External port forwarding to an internal host

antken · 08-26-2003, 04:23 PM

hi,

tonight i have one success story and one question
a few moments ago i successfully forwarded a citrix ica connection over the internet to an internal server on my companies network (

), using a modified version of the line below:

iptables -t nat -A PREROUTING -p tcp --dport 80 -j DNAT --to-destination 10.0.0.2:8080

we have two of these citrix deeleys and i would like to enable external access for the other server too, however the port is already inuse on the first external ip, so i thaught i would use the second ip address, my question is this:

how would i get linux to reconise connections to ip address 111.222.333.444 to go to citrix server 1 and 444.333.222.111 to go to server 2?

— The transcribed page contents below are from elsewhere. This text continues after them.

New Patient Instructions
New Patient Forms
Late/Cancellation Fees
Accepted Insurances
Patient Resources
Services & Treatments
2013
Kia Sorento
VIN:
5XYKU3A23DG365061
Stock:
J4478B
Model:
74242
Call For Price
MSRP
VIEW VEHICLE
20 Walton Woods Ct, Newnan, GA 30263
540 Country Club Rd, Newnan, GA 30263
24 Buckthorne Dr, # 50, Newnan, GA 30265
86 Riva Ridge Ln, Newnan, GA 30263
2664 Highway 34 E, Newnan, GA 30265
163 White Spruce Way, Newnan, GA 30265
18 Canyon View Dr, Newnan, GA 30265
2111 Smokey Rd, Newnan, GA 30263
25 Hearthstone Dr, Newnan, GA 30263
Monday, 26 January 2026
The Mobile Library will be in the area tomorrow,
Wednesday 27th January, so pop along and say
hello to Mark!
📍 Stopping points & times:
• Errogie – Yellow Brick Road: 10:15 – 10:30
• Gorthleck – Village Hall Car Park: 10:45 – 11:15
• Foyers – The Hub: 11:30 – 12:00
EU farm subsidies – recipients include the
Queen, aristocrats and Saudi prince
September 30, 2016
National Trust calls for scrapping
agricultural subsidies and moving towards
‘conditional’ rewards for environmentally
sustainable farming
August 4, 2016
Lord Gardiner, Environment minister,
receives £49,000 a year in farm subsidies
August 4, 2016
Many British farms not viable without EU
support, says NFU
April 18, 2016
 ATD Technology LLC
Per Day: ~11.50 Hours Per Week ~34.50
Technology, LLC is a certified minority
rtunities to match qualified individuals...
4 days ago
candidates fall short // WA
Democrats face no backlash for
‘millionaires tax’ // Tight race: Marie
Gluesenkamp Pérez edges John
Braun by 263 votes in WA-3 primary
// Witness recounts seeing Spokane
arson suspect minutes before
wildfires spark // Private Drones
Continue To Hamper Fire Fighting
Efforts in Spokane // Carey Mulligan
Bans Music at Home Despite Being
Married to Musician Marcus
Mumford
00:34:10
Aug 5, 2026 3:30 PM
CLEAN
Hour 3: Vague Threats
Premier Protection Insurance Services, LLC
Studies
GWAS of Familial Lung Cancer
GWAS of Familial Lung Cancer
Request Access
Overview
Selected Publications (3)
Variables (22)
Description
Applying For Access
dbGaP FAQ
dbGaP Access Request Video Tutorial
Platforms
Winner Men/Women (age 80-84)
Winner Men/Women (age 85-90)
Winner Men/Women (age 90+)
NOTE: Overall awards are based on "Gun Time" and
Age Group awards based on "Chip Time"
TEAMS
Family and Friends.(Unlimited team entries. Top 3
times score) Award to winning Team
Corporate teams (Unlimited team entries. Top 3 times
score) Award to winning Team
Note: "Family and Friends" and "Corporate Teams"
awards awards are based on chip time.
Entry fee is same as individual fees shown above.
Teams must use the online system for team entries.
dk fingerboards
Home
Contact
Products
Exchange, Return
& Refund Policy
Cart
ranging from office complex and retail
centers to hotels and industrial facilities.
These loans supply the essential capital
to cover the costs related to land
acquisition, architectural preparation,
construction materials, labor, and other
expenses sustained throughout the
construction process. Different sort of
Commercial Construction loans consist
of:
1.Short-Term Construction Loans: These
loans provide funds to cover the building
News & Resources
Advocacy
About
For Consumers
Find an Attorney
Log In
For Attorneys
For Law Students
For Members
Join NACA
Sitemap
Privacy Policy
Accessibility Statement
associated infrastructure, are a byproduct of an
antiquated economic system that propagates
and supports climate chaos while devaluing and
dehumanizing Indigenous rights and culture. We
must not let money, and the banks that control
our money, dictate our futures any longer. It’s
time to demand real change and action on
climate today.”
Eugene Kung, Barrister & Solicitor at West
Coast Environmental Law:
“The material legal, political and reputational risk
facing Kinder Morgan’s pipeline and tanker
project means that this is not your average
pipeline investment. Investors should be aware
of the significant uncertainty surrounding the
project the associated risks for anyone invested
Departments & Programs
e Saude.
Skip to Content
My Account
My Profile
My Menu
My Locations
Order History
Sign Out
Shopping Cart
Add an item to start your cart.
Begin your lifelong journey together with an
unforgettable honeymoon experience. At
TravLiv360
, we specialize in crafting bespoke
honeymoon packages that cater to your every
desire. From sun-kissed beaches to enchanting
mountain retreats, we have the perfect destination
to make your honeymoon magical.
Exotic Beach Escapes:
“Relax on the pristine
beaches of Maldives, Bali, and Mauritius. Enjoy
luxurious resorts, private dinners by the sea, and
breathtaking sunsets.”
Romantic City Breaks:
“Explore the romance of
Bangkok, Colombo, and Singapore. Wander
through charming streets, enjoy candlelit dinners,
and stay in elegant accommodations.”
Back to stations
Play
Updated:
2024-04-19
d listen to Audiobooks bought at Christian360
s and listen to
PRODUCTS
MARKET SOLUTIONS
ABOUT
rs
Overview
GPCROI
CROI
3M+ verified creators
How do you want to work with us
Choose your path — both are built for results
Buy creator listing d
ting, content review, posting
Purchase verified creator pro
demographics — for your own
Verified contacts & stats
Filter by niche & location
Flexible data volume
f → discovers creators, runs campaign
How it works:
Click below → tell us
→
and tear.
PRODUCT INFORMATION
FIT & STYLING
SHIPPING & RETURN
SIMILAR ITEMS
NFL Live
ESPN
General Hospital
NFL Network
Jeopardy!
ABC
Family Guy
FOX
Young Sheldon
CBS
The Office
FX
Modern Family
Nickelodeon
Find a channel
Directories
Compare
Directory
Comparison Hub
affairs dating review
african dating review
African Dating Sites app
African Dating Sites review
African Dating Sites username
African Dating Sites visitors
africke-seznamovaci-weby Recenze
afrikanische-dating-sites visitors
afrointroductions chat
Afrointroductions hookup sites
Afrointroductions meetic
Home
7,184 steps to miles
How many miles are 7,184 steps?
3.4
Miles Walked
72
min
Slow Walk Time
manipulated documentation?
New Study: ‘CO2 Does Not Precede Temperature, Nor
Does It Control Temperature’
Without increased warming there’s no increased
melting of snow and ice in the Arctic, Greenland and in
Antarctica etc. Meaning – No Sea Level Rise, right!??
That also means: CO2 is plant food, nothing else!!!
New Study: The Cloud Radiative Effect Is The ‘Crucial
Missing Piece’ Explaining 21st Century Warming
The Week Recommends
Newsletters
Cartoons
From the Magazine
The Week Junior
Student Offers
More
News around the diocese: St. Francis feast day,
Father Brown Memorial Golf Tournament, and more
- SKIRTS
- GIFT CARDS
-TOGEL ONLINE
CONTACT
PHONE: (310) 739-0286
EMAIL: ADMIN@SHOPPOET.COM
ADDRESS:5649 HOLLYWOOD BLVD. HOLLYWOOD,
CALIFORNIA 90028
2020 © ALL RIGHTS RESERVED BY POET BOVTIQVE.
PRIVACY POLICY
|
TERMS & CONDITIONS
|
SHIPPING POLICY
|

would i just stick in an extra option to iptables i.e.:
iptables -t nat -A PREROUTING -s 444.333.222.111 -p tcp --dport 1494 -j DNAT --to-destination 10.0.0.202

would that work, and just keep replacing the -s option with other ips?

thanks
antken

tarballedtux · 08-26-2003, 09:29 PM

Well if the source is always the same for which contact the same citrix metaframe. The you can say if the source is xyz goto this server, but if its abc goto this one. Or if you want to be at whatver computer you want and be able to get to either of them then you can set up that one gateway inteface (ex. eth0) to respond to 2 IPs.

ipconfig eth0:0 <IP address1> netmask <netmask> up
ipconfig eth0:1 <IP address2> netmask <netmask> up

Then you can rules like this:

iptables -t nat -i eth0:0-A PREROUTING -p tcp --dport 80 -j DNAT --to-destination 10.0.0.1:8080
iptables -t nat -i eth0:1 -A PREROUTING -p tcp --dport 80 -j DNAT --to-destination 10.0.0.2:8080

So all you have to to do is point to either of the two IPs and you can access whichever server you want. Thats assuming you have 2 IPs availe which might be an issue if this a publicly accessible interface.

--tarballedtux

henkoegema · 12-17-2006, 08:01 AM

I just changed router from U.S.Robitics to Linksys WRT54G.
To excess my Linux server remotely (via PUTY) I forwarded external port 2222 to internal port 22 for LAN server 192.168.1.100 in the U.S.Robotics router.

There don't seem to be such a posibility(at least I can't find it) in the Linksys router.

Is there another way (Linux way ?) to forward external port 2222 to internal port 22 ??

Henk

amitsharma_26 · 12-17-2006, 09:43 AM

Quote:

Originally Posted by henkoegema

Is there another way (Linux way ?) to forward external port 2222 to internal port 22 ??

Henk you have yourself answered to this query in your first post with..

Code:

iptables -t nat -A PREROUTING -p tcp --dport 80 -j DNAT --to-destination 10.0.0.2:8080

(you only got to change the ports of --dport 2222 & --to-destination X.X.X.X:22)

& if in case this the linux local router box, then you can use the REDIRECT handle in PREROUTING chain for the respective functionality.